(Collected data)
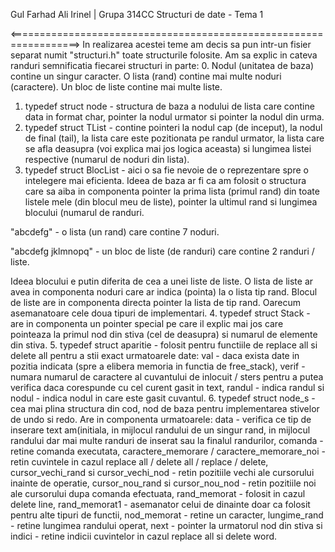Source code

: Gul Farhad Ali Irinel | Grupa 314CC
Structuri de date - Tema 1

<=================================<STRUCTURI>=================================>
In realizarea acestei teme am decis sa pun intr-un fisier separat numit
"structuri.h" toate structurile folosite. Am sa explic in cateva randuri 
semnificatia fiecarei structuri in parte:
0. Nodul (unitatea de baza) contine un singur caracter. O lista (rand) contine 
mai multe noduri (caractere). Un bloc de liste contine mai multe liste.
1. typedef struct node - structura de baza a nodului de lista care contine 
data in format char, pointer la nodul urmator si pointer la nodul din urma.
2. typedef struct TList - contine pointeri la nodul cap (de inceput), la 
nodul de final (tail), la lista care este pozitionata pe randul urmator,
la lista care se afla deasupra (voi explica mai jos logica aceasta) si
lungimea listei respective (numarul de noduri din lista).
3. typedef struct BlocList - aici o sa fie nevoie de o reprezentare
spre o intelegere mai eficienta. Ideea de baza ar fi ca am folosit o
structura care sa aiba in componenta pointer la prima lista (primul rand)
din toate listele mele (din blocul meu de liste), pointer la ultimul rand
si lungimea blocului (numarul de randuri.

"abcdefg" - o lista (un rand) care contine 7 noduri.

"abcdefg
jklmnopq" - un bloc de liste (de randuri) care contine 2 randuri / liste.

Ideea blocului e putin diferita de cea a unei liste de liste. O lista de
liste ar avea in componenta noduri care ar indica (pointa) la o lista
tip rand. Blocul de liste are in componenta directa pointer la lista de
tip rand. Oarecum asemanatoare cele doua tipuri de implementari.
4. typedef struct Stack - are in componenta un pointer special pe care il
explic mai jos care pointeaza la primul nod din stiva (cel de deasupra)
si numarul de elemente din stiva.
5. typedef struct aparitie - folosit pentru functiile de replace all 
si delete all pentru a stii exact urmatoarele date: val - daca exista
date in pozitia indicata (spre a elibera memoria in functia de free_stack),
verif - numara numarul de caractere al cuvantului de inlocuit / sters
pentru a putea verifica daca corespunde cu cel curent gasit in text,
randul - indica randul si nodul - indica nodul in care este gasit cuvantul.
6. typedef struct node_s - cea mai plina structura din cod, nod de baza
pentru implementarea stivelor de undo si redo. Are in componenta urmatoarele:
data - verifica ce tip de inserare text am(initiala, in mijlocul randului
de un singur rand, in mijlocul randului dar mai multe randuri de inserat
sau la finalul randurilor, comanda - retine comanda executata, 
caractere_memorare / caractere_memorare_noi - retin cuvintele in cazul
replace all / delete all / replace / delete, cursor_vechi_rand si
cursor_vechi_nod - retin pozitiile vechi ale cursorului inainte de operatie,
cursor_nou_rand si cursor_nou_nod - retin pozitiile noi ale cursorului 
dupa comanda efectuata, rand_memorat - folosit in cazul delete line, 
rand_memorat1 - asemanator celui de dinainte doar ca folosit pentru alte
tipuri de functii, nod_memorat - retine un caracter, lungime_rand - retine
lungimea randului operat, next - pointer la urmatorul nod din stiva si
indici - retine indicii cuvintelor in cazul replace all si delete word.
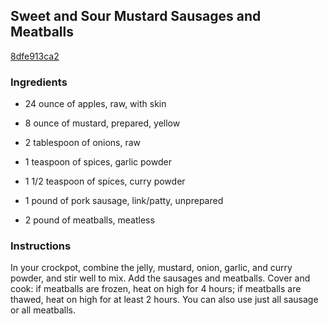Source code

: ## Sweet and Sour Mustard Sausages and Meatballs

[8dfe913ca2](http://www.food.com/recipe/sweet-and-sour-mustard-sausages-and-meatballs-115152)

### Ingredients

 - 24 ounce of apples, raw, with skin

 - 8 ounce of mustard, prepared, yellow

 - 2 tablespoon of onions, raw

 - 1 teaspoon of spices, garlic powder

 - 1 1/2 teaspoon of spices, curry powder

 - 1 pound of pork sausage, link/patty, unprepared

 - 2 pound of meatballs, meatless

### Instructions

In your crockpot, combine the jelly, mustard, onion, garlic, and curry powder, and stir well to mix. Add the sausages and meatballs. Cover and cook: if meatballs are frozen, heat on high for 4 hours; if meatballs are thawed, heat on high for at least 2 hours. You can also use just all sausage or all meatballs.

### REQUIRED WORK
Among the entries above, how many lines include the word "mijlocul"? Reply with the number only.

### EXERCISE OUTPUT
2